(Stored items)

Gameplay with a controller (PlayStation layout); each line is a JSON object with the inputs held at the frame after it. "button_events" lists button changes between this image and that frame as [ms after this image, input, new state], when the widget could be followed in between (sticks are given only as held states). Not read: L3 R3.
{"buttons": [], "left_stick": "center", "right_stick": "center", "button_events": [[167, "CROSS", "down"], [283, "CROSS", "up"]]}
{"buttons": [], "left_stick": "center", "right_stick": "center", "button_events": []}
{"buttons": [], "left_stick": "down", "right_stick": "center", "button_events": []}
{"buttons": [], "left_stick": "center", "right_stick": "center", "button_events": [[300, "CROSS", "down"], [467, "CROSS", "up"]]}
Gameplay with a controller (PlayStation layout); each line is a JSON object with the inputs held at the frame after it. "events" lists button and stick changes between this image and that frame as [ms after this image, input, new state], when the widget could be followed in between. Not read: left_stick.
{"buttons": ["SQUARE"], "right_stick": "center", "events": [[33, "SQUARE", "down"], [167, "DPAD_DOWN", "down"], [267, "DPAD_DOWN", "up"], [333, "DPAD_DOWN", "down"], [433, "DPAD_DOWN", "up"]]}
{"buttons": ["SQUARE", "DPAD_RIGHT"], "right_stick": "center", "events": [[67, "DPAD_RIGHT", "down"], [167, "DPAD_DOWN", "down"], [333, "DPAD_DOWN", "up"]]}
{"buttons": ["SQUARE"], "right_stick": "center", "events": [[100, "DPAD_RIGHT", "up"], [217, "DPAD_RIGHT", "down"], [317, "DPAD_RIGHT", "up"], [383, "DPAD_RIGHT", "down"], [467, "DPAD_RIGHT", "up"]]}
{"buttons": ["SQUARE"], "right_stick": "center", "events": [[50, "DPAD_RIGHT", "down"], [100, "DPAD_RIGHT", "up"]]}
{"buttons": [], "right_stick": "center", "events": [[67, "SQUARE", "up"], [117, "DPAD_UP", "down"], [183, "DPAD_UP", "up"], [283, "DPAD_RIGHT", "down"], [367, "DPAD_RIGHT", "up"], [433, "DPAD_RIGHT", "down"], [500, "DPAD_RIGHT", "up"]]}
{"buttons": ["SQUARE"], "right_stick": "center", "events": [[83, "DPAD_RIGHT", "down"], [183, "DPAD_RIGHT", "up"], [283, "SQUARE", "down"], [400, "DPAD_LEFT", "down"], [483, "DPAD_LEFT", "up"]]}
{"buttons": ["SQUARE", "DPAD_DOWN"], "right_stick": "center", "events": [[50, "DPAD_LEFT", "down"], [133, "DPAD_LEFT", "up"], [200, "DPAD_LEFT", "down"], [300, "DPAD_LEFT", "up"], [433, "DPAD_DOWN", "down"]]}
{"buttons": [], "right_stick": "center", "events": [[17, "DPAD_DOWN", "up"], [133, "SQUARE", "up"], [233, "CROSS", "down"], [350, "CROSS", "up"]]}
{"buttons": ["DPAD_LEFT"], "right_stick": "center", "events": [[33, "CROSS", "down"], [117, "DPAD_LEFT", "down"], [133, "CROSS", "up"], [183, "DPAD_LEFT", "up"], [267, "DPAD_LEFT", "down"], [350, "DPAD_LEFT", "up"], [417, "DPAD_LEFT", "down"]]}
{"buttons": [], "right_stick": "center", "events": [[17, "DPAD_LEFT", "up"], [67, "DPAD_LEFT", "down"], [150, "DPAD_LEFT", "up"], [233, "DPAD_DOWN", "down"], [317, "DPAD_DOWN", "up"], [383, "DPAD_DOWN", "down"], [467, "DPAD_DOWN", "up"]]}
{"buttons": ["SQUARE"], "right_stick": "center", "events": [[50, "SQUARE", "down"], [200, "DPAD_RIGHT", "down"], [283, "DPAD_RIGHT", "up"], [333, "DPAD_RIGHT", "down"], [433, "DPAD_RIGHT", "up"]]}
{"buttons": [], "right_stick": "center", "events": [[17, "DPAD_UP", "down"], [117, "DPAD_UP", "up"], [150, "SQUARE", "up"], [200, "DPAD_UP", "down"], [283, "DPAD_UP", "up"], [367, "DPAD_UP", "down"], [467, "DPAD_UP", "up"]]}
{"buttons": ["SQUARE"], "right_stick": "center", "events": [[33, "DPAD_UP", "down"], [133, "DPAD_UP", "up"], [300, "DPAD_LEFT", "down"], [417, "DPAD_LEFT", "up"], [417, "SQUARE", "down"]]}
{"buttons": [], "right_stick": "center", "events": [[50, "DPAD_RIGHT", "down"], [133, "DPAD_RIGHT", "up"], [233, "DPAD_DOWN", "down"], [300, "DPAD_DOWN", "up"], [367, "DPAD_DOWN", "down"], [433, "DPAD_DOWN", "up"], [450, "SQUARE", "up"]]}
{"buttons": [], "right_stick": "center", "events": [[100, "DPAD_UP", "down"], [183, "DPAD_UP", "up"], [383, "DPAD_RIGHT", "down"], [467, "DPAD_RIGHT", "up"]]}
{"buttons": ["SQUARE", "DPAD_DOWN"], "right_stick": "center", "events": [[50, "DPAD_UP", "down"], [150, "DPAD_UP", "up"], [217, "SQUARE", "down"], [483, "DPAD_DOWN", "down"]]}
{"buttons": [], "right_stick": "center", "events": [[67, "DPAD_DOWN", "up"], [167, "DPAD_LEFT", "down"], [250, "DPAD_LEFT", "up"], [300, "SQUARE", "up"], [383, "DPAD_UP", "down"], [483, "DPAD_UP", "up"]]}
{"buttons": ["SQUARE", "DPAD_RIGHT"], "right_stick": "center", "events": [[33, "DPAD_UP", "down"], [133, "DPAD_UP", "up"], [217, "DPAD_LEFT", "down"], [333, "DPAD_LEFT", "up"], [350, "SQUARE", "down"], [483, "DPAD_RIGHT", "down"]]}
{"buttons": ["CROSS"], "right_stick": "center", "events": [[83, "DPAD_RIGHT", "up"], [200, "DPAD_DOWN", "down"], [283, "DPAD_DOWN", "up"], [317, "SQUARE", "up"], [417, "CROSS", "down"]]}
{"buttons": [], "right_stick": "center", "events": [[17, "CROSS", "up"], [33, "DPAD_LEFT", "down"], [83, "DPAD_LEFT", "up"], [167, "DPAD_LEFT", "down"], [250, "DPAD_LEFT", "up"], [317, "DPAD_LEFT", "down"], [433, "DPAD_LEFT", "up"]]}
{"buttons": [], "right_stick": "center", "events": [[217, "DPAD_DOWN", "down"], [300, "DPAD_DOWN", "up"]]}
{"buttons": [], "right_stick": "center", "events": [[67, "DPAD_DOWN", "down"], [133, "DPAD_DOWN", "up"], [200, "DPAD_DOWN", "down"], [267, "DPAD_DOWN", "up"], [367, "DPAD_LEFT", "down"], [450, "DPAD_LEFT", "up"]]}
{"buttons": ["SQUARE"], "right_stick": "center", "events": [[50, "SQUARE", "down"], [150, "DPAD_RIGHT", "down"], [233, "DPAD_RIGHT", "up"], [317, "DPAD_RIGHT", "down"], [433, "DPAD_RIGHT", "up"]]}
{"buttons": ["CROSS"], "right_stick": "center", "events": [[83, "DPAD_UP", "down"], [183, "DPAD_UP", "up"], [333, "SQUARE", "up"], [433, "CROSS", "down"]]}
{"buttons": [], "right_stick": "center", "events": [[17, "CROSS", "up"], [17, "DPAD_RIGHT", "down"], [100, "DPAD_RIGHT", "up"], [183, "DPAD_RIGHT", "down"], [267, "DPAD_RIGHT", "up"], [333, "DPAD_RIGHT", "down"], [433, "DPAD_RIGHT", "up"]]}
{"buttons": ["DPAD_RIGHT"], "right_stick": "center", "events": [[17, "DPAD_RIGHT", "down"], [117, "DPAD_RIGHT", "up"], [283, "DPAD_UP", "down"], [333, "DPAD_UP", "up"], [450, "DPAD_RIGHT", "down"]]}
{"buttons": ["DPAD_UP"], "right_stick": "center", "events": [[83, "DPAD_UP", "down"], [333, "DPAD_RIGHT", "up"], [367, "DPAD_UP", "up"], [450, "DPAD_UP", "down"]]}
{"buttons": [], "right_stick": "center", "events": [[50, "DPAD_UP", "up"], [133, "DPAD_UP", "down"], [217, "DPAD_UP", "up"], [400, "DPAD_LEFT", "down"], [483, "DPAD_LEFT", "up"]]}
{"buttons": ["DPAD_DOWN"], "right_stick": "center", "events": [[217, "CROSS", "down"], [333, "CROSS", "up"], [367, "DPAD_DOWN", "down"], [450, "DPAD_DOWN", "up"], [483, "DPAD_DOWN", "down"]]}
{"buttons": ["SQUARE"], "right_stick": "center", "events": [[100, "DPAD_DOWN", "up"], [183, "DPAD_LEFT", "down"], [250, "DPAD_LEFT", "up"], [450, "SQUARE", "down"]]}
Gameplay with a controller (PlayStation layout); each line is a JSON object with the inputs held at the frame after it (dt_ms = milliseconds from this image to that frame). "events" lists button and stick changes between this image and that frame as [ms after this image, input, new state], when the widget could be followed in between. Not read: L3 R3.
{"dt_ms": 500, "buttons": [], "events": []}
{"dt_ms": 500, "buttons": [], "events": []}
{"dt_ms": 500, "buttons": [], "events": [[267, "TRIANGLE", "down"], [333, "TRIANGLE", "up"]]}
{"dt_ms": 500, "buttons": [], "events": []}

Task instructions
Find every line in the records that uses the string "held", then copy it.

Solution to this problem
Gameplay with a controller (PlayStation layout); each line is a JSON object with the inputs held at the frame after it. "button_events" lists button changes between this image and that frame as [ms after this image, input, new state], when the widget could be followed in between (sticks are given only as held states). Not read: L3 R3.
Gameplay with a controller (PlayStation layout); each line is a JSON object with the inputs held at the frame after it. "events" lists button and stick changes between this image and that frame as [ms after this image, input, new state], when the widget could be followed in between. Not read: left_stick.
Gameplay with a controller (PlayStation layout); each line is a JSON object with the inputs held at the frame after it (dt_ms = milliseconds from this image to that frame). "events" lists button and stick changes between this image and that frame as [ms after this image, input, new state], when the widget could be followed in between. Not read: L3 R3.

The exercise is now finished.